French historian, physician and writer

Bernard Berthod (born September 13, 1952, in Lyon, France) physician, historian, writer and presenter of exhibitions from Lyon, France.

His father ran a number of business in the silk trade on the la Croix Rousse mount. He studied medical studies and odontostomatology and undertook a thesis on Jean-Jacques de Gorla, Lyon surgeon and father-Molière.
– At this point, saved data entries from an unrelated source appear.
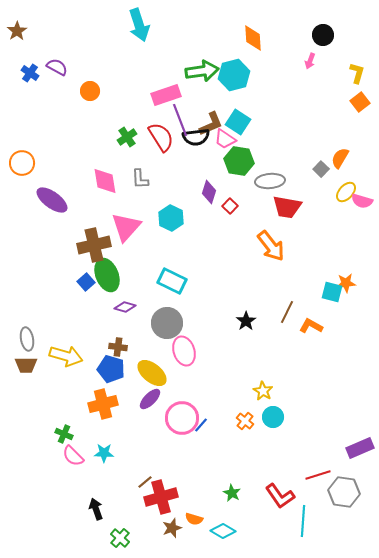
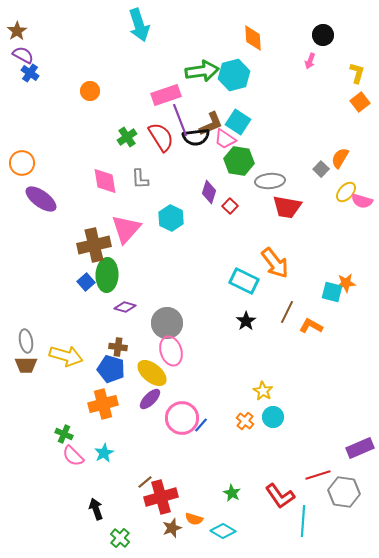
purple semicircle at (57, 67): moved 34 px left, 12 px up
purple ellipse at (52, 200): moved 11 px left, 1 px up
pink triangle at (126, 227): moved 2 px down
orange arrow at (271, 246): moved 4 px right, 17 px down
green ellipse at (107, 275): rotated 24 degrees clockwise
cyan rectangle at (172, 281): moved 72 px right
gray ellipse at (27, 339): moved 1 px left, 2 px down
pink ellipse at (184, 351): moved 13 px left
cyan star at (104, 453): rotated 30 degrees counterclockwise
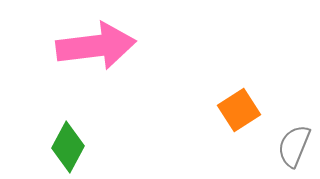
He then began studying history where he undertook a thesis at the University of Lyon III on the Lyon silversmith Armand Calliat for which he received a degree of Doctor of Letters.

==Exhibitions==
- In 1983, Religious Anjou and Goldsmiths the XIX^{e} siècle in Angers
- In 1986, Bossan and Armand Calliat in Museum of Fine Arts of Lyon
- In 1993, Silk yarn Chambord
- In 1994, Liturgical Treasure of the Cathedral of Moulins, the General Council of the Allier
- In 1995, The Sacred Heart of Montmartre with the City of Paris
- In 2001, 20 centuries Cathedral at the Museum of Tau Reims
- In 2003, Froment-Meurice Goldsmiths at the Museum of Romantic Life
He regularly during seminar s organized by the National Heritage School and the DRAC on matters concerning the liturgy and sacred art at XIX^{e} and XX^{e} siècle.

==Books and papers==
Bernard Berthod is also the author of numerous scholarly articles and co-wrote and directed: the Historical Dictionary of fabrics (Editions de l'Amateur, Paris, 1994)
- le Dictionnaire historique des étoffes (Editions de l'Amateur, Paris, 1994)
- le Dictionnaire des Arts liturgiques ( Editions de l'Amateur, Paris, 1996)
- le Dictionnaire iconographique des Saints (Editions de l'Amateur, Paris, 1999)
- les Trésors inconnus du Vatican (Editions de l'Amateur, Paris, 2001)
- Goudji (Editions de l'Amateur, Paris, 2002)
- le Dictionnaire des objets de dévotion (Editions de l'Amateur, Paris, 2006)
- l’Histoire de l’Eglise de Lyon (La Taillanderie, Châtillon-sur-Chalaronne, 2007)
- Do ut Des, les ex voto lyonnais et Lyon de A à Z (La Taillanderie, Châtillon-sur-Chalaronne, 2008)
- Grandes figures de l'Ordre de Malte (Arpège, Perpignan, 2010)
- Goudji, des mains d'or et de Feu (Thalia, Paris, 2011)
- le Dictionnaire des Arts liturgiques du moyen-âge à nos jours (Frémur, Châteauneuf-sur-Charente, 2015)
He is a member of the International Council of Museums (ICOM) since 1992 and vice president of ICOM Costume since 2013

==Awards==
- chevalier de l'Ordre national du Mérite en 2009.
- chevalier (1997) puis officier (2005) de l'Ordre des Arts et des Lettres.
- chevalier de l'Ordre de Saint-Grégoire-le-Grand (Saint-Siège) en 2006.
- chevalier de l'Ordre de l'Étoile de la solidarité italienne (République italienne) en 2009.
- chevalier Grand-Croix de l'Ordre du Saint-Sépulcre de Jérusalem en 2014.
In November 2007, he won the Académie des Sciences Morales et Politiques: it receives the price of the Canon Delpeuch Foundation, "for all of his work and its action in favor of religious heritage".